Courtesy: ReynoldsAudio


The Apogee wordclock card input is hard wire terminated. If you have the know-how, you can remove the termination, if so required.

 

The following picture (courtesy: Mike Rivers) shows exactly which resistor does the terminating and if you find it absolutely necessary to have the d8b in the middle of a wordclock chain and of that necessity, un-terminated, you can remove the resistor. It may also help if you are clocking the d8b from a master wordclock that is known to have a marginal output (eg., Big Ben)

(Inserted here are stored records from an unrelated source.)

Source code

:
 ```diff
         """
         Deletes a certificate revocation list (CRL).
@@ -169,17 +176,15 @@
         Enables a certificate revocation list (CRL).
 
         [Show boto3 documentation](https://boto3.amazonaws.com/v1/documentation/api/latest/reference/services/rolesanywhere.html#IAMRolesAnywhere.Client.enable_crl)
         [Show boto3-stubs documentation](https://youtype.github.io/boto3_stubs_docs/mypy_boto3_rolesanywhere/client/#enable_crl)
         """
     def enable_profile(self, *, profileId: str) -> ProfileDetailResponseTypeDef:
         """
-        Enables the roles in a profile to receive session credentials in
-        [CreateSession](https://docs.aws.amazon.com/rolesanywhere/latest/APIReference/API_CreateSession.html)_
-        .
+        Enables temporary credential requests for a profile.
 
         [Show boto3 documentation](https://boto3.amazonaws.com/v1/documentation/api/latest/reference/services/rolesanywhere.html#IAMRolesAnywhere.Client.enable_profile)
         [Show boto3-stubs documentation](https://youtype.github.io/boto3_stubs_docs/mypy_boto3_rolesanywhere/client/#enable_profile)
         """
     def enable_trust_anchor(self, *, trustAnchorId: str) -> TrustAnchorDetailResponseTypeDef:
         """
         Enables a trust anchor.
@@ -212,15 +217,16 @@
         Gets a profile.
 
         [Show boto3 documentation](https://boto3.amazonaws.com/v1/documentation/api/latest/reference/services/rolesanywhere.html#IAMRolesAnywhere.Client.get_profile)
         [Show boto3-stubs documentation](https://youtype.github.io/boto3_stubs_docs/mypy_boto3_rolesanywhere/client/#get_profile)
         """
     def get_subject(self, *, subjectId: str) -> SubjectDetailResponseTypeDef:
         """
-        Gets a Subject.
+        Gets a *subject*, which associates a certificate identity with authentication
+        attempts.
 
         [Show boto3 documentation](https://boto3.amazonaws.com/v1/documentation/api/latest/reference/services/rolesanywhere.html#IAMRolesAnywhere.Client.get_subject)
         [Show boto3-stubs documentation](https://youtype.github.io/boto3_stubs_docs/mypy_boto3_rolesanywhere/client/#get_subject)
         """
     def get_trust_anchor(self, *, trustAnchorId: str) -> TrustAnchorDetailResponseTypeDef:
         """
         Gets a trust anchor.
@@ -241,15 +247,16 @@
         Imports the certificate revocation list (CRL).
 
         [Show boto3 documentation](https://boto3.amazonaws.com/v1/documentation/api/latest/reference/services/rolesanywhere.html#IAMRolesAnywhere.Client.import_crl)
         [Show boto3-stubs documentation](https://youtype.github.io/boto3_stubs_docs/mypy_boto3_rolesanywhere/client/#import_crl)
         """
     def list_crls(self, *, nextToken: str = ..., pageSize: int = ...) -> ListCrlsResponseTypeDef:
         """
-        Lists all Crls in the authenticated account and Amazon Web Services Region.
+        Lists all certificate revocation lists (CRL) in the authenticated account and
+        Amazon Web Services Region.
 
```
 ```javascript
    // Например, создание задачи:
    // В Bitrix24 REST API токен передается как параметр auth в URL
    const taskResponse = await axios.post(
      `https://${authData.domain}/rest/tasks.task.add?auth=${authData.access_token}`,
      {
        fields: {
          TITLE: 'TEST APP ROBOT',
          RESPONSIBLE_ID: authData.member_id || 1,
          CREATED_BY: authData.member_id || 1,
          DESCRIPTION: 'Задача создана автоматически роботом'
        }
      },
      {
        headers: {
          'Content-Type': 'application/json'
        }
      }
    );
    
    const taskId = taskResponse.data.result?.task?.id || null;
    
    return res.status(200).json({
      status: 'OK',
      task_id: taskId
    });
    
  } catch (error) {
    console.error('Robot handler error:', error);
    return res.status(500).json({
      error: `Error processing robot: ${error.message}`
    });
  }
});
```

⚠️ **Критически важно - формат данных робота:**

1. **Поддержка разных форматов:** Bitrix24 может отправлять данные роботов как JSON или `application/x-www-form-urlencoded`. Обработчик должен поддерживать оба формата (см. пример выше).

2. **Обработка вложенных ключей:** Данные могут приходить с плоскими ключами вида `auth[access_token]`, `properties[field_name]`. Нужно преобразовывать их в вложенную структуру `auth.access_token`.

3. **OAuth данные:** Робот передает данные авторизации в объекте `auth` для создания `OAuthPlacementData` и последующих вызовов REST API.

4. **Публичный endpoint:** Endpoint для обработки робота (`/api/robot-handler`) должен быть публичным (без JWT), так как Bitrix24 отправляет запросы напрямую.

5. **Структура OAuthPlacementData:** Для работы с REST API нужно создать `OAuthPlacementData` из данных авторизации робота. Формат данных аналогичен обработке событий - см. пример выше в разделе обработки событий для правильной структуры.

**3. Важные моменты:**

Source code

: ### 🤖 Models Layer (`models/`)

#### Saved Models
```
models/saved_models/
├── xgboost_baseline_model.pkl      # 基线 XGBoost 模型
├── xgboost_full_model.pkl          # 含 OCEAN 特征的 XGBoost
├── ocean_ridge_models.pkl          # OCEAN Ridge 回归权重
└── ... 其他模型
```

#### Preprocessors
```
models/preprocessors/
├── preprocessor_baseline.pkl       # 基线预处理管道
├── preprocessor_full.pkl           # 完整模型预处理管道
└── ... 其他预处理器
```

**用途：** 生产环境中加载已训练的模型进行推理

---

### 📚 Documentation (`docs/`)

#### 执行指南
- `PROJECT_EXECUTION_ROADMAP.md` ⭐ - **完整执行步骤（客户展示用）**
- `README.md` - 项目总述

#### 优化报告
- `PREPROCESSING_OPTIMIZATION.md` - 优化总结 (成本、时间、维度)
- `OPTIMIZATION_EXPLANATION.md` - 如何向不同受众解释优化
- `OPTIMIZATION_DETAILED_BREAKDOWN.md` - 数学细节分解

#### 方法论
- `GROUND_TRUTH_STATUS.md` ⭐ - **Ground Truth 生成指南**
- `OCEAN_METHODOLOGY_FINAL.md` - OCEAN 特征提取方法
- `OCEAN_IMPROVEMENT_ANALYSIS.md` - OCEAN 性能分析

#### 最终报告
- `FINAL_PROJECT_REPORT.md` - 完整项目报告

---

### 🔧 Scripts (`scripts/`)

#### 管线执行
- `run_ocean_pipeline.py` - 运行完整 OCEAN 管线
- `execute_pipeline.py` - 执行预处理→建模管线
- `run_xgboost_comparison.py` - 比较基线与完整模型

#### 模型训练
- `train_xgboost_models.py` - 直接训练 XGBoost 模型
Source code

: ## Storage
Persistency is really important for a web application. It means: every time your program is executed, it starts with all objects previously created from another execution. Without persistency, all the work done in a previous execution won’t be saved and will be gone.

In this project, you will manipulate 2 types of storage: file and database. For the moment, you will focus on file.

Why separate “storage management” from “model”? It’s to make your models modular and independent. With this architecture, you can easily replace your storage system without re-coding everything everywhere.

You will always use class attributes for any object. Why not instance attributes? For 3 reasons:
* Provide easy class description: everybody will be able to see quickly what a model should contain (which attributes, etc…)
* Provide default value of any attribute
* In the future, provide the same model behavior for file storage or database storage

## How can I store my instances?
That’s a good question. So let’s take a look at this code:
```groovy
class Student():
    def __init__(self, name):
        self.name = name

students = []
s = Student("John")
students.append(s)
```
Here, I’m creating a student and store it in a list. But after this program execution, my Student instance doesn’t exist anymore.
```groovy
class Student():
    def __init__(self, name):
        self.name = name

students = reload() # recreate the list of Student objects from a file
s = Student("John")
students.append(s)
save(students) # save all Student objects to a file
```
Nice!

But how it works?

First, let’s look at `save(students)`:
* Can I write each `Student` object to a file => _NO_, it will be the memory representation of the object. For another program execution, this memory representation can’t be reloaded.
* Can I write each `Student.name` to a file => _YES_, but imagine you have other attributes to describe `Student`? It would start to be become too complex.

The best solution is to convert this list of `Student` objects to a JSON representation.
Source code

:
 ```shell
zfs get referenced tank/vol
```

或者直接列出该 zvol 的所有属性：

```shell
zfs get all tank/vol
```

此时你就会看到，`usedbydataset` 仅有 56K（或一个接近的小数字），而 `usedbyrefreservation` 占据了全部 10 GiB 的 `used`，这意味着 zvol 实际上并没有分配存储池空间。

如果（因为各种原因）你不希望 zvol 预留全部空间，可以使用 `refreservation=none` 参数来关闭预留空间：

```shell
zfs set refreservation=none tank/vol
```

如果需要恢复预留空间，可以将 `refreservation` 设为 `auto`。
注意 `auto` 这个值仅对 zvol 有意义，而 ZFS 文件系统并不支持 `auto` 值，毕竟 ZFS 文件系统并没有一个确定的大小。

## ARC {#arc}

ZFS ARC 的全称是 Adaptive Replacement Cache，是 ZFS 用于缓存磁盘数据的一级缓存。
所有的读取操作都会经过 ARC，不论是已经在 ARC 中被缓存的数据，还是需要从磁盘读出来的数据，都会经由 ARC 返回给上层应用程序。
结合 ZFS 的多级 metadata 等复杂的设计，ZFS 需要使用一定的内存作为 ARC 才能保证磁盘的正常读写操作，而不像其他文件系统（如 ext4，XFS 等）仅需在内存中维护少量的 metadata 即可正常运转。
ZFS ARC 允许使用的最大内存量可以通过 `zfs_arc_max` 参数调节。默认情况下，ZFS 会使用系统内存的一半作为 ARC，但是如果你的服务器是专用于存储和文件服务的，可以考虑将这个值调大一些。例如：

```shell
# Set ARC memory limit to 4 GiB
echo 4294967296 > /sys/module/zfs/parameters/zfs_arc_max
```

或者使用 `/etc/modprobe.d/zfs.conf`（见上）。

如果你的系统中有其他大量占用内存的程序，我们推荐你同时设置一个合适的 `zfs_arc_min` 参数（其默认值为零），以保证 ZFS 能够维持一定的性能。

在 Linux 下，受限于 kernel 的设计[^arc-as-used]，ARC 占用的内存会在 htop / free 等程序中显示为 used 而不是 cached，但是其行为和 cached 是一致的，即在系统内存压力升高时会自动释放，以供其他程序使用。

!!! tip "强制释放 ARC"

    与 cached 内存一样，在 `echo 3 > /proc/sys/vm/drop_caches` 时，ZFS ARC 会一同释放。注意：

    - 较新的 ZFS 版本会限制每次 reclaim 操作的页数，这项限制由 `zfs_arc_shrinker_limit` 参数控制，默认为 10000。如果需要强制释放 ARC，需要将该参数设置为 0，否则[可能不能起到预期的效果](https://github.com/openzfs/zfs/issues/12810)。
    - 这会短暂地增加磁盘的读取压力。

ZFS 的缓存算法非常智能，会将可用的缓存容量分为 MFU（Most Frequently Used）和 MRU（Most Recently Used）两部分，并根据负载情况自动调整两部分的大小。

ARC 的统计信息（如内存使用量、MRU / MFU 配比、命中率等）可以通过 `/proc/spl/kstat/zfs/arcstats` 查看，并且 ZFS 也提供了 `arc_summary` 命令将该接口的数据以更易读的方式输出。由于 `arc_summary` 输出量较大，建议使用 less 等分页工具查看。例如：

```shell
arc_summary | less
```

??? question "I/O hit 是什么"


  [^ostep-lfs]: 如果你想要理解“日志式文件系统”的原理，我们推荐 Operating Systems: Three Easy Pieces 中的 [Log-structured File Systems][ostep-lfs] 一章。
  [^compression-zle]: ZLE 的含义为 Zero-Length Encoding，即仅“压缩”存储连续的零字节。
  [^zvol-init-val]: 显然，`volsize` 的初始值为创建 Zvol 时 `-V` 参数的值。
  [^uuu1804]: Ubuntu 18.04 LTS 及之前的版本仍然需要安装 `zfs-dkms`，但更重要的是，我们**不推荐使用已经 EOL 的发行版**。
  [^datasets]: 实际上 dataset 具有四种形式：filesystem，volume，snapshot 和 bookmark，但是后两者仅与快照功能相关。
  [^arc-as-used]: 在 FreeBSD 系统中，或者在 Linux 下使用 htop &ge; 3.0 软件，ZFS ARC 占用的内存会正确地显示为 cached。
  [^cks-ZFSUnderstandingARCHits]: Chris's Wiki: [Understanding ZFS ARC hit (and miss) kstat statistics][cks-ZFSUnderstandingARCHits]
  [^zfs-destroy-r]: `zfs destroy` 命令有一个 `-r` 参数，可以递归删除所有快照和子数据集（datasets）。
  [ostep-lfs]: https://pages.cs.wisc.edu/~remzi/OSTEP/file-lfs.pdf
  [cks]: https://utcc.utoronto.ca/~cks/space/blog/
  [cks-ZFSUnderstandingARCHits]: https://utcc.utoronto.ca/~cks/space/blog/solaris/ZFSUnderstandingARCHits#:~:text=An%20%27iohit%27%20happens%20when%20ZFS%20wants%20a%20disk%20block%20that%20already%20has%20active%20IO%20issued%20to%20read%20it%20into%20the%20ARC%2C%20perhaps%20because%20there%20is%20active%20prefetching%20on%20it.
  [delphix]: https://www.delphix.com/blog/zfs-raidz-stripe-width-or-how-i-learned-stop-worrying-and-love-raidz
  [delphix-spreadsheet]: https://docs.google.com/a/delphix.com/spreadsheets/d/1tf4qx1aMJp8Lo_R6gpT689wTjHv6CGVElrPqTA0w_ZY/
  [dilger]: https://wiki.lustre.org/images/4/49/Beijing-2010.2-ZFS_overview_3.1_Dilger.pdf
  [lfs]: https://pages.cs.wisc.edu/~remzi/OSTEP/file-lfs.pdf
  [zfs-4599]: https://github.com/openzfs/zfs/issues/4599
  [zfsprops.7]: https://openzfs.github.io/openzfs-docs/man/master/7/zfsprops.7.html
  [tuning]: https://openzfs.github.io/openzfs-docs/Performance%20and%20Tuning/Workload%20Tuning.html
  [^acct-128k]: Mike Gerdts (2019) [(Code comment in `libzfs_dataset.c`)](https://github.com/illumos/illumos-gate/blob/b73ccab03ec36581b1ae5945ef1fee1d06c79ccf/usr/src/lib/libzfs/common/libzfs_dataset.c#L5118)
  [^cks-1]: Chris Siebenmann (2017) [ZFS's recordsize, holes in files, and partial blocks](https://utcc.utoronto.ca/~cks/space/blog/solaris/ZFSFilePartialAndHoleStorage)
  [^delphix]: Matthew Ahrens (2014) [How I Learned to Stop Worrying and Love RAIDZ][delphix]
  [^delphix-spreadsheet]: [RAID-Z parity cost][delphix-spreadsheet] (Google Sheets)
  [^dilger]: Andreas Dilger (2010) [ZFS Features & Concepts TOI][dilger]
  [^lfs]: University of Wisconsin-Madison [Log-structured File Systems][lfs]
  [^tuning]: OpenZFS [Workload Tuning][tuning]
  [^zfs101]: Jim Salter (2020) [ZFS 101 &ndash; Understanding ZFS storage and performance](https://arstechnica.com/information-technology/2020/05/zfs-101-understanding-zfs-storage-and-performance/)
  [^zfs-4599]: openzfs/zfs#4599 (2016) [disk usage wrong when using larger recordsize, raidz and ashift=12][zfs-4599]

Be aware that although the resistor looks easy to remove, in real life, it is minute. You will need a desk mounted magnifying glass, a solder sucker, a very hot soldering iron, a perfectly working pair of tweezers and plenty of light. Place the board on a folded tea-towel or similar fabric and locate on a solid surface. This is to stop the board jumping about when you activate the release button of the solder sucker's plunger. Melt the solder at each end of the resistor and suck the solder quickly. Only heat each end once, then wait 30 seconds or so to allow the board to cool down before having another go if you didn't get all the solder the first time. Don't dwell with the iron or you may risk lifting the copper pads off the board which would render replacement of the resistor very difficult indeed. Make sure that once the resistor is removed, no stray bits of solder have found their way between the pads or fallen onto another part of the board.

Needless to say, if you don't feel comfortable attempting something like this, don't do it yourself. Get someone qualified to do it.